Wie soll es also mit den Geisteswissenschaften weitergehen? Sollen sie ihre „Nutzlosigkeit“ öffentlich demonstrieren, wie es der Präsident der Berlin-Brandenburgischen Akademie der Wissenschaften, verlangt? Außer Stande, den Menschen durch Bildung zu veredeln, könnten sie laut Dieter Simon auch jene Erwartungen nicht erfüllen, die ethische Gesinnung an die moralischen Schwachstellen unseres Systems wollen. Oder sollen sie wieder „das „Ende der Bescheidenheit“ (Ludger Heidbrink/Harald Welzer) einläuten, sich ihrer rebellischen Jahre erinnern und zu jener „sozialen Orientierung“ zurückkehren, der das Fach seit seiner Umpolung auf Kultur großspurig entsagt hat?

Sollen sie auf ihre „Unvermeidlichkeit“ bestehen, damit eine Naturalisierung des Lebens (Triumph des naturalistischen Weltbildes?), die durch den Ansturm der „Life sciences“ droht, verhindert wird? Würde eine „Zukunft ohne Geisteswissenschaft“, so der Titel des Vortrags von Hans Ulrich Gumbrecht in Regensburg, die Gesellschaft weiter „dekultivieren“ (Theorie und Deutung sind nicht mehr gefragt) oder in the long run gar das „Ende der Menschheit“ bedeuten? Braucht es, um das alles hinauszuschieben, nicht doch eindeutiger „Relevanznachweise“, wie der Berliner Staatssekretär Peer Pasternack jüngst auf einer Tagung zum Verdruss der anwesenden Geisteswissenschaftler angemahnt hat?

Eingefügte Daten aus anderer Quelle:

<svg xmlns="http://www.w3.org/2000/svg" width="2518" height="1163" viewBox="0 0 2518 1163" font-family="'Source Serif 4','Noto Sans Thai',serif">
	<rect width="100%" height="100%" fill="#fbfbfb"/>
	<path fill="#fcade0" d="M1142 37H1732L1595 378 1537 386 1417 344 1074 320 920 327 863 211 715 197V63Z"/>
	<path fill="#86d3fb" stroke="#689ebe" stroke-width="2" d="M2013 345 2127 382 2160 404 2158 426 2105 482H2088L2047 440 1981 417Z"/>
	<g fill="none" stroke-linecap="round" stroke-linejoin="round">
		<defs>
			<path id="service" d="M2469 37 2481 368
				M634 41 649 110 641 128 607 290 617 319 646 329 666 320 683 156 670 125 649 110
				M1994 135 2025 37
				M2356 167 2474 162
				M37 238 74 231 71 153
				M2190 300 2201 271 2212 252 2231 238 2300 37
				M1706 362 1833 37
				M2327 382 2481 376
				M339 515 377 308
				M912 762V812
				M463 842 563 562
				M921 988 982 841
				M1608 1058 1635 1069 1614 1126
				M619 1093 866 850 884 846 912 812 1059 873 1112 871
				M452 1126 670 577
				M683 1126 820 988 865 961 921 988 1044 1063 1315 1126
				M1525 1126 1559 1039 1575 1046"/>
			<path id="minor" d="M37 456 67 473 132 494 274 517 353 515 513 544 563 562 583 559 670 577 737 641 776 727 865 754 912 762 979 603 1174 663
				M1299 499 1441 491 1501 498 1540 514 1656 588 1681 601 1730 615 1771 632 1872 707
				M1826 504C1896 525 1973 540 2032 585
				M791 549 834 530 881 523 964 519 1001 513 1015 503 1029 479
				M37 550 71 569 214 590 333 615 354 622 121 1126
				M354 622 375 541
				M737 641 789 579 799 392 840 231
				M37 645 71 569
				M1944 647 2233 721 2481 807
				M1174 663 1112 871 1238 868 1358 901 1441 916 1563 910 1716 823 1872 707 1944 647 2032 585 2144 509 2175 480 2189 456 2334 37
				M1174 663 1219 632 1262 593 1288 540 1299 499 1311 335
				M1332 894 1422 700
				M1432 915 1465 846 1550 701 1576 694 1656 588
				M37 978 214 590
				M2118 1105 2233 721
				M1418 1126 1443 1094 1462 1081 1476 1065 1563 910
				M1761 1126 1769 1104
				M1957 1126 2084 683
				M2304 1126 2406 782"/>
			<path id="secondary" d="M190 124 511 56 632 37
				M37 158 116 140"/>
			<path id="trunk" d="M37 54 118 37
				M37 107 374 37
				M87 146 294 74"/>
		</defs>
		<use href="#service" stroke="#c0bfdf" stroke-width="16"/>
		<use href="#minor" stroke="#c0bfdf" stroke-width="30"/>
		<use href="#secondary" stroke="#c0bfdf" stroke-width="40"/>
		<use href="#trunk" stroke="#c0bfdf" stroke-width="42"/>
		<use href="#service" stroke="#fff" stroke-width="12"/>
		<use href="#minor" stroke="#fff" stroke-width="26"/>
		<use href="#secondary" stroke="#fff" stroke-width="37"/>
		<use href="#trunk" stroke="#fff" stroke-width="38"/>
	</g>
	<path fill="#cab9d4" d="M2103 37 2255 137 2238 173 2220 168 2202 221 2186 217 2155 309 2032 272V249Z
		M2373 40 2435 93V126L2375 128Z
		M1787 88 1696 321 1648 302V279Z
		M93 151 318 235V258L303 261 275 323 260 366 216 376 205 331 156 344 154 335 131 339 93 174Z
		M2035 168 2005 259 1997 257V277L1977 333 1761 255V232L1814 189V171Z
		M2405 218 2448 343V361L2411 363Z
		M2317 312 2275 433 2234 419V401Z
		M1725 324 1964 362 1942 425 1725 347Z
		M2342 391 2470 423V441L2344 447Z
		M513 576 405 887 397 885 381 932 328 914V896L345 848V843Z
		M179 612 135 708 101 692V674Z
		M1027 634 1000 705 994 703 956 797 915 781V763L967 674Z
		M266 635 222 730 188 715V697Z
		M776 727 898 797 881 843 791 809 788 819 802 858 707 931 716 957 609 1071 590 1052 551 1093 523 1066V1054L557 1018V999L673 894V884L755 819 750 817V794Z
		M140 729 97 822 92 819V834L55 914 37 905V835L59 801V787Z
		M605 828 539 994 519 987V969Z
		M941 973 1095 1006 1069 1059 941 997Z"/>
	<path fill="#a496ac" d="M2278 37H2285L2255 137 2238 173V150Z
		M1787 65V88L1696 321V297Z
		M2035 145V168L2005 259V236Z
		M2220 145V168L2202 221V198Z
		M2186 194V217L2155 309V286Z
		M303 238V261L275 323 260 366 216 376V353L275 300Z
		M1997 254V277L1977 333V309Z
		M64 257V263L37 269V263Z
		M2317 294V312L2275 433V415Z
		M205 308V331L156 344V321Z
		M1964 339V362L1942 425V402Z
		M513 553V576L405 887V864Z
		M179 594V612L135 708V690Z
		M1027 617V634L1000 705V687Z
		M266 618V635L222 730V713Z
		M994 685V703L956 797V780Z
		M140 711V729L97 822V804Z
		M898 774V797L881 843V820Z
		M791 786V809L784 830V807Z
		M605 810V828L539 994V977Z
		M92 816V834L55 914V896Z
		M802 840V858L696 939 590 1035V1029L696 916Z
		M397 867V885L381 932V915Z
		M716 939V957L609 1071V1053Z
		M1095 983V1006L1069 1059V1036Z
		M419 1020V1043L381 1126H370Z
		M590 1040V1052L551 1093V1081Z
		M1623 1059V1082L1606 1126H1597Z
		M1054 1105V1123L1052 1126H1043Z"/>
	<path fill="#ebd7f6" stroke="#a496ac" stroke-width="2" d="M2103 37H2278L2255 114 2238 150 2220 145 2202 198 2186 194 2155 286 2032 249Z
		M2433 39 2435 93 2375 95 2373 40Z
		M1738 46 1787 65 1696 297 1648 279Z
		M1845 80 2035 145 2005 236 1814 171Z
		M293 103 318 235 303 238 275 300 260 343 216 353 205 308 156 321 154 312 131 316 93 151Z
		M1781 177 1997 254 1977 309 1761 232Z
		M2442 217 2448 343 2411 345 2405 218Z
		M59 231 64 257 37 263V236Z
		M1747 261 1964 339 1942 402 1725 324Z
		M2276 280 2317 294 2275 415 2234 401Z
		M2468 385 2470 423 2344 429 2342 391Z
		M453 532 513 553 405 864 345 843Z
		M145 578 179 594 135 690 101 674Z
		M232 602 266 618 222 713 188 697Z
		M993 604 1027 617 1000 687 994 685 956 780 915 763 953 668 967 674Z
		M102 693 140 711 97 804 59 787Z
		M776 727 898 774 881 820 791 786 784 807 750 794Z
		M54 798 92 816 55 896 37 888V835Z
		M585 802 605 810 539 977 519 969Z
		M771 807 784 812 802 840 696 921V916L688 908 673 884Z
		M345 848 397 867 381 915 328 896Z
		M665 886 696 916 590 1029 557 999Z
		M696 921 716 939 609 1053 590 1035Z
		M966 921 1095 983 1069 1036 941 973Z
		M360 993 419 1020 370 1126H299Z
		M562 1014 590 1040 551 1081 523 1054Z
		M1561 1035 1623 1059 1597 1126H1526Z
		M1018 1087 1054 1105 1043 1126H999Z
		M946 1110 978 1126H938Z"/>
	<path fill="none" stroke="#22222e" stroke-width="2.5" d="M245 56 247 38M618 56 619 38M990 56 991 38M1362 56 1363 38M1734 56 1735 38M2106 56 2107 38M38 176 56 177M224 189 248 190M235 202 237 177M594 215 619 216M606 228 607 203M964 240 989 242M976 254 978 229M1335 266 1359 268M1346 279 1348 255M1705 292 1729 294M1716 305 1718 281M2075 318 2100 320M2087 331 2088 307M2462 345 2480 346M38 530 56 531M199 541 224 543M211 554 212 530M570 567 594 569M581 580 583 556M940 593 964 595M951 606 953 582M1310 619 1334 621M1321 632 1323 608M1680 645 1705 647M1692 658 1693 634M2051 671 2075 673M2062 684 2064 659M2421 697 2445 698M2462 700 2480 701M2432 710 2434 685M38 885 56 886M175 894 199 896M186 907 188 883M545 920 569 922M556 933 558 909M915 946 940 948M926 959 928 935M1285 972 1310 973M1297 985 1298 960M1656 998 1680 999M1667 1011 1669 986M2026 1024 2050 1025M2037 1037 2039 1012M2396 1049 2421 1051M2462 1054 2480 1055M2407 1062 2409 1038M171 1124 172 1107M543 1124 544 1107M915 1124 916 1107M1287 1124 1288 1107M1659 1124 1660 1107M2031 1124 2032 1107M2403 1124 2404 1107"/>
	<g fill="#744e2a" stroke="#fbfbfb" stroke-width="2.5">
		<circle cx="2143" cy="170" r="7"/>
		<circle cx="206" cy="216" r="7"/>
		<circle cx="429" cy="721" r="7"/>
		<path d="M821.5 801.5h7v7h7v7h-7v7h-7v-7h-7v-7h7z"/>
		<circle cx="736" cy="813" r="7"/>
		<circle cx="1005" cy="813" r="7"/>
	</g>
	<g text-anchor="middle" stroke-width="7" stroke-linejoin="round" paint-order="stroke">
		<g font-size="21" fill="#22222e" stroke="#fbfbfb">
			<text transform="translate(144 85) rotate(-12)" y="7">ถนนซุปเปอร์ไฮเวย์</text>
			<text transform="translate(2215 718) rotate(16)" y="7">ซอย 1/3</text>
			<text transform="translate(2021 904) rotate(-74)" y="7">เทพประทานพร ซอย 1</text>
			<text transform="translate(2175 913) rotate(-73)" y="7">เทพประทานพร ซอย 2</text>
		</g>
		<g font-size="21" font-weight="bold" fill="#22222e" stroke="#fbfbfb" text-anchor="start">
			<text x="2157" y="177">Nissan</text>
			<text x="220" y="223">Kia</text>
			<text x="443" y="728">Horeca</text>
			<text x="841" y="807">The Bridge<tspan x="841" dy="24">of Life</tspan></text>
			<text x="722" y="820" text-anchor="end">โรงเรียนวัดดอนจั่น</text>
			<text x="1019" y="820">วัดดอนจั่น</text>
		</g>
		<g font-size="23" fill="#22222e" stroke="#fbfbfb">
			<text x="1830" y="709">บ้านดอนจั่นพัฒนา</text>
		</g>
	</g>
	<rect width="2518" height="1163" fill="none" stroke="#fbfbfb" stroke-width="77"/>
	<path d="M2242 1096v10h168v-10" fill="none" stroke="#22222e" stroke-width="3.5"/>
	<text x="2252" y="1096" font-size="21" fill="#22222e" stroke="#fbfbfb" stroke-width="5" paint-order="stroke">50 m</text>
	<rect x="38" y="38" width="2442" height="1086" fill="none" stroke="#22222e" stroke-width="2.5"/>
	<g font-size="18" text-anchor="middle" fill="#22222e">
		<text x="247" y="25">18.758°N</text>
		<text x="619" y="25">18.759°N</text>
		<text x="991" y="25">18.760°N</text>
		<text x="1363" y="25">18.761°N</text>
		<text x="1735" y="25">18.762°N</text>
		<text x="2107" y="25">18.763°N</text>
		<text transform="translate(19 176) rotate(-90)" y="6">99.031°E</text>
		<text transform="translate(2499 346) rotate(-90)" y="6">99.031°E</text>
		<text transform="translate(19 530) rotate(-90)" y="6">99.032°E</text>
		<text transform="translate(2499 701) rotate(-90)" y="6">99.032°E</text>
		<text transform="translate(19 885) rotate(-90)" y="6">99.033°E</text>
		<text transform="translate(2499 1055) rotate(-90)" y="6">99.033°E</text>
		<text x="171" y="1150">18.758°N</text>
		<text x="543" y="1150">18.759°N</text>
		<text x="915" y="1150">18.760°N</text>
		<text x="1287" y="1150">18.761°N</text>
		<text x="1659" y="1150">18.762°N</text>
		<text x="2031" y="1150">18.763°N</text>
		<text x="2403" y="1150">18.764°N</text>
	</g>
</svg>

Oder sollen sie sich doch mehr Wert auf ihre „Wissenschaftlichkeit“ legen, sie mit Exzellenzeninitiativen und Advanced Studies begründen und post Hegel die objektiv vorhandenen Gegenstände denkerisch zu durchdringen? (siehe das Manifest Geisteswissenschaften von Carl Friedrich Gethmann, Dieter Langewiesche, Jürgen Mittelstraß, Dieter Simon und Günter Stock).

Die deutsche Philosophie, an der das gesamte „Verabschiedungsspektakel“ der letzten Jahrzehnte scheinbar spurlos vorbeigegangen ist, bietet mittlerweile eine hermeneutische Strenge, die einen Sachbezug zu Dingen und Texten wiederherstellt und sich als echte Alternative zu den „Entgegenständlichungsdramen“ theorieschwacher Kulturwissenschaften anbietet. Die Schrift ist hier nur eine mögliche Gegebenheit der Dinge. Nur weil sie für sich stehen, können sie auch angeeignet werden. Das Bewusstsein begegnet den Gegenständen als etwas „Äußerliches“, das ihm gegenübertritt und entgegenwirkt, während das „Hermeneutische“ diese ihre „Äußerlichkeit“ entfaltet, nicht nur als Lebens-, Erkenntnis- und Darstellungsraum, sondern all dies in einem und zugleich.

Re-Disziplinierung

In welche Richtung sich die Geisteswissenschaften auch immer bewegen werden, es gehört wenig Fantasie und Mut dazu, ihr nach all den Wendungen und Drehungen eine Rückbesinnung auf die Tradition vorauszusagen, was eine stärkere Re-Disziplinierung möglicherweise zur Folge haben könnte.

Dass nach Ideologiekritik und Formalismus, Dekonstruktion und Medienarchäologie eine Zeitschrift für Ideengeschichte wieder möglich ist, die quer zu allen Theoriemoden, Stilen und Verschiebungen in Richtung „Technik und materieller Repräsentationsformen“ nach „anthropologischen Tiefenstrukturen“, „Linien des Ideenverkehrs“ und der „sozialen und kulturellen Wirkmächtigkeit von Ideen“ fragen will, liegt damit voll im „neokonservativen“ Geist der Zeit. Angesichts der vielen heißen Luft, die vor allem Medien- und Kulturwissenschaften in den letzten Jahren ventiliert haben, eine vielleicht nicht ganz unerfreuliche Nachricht.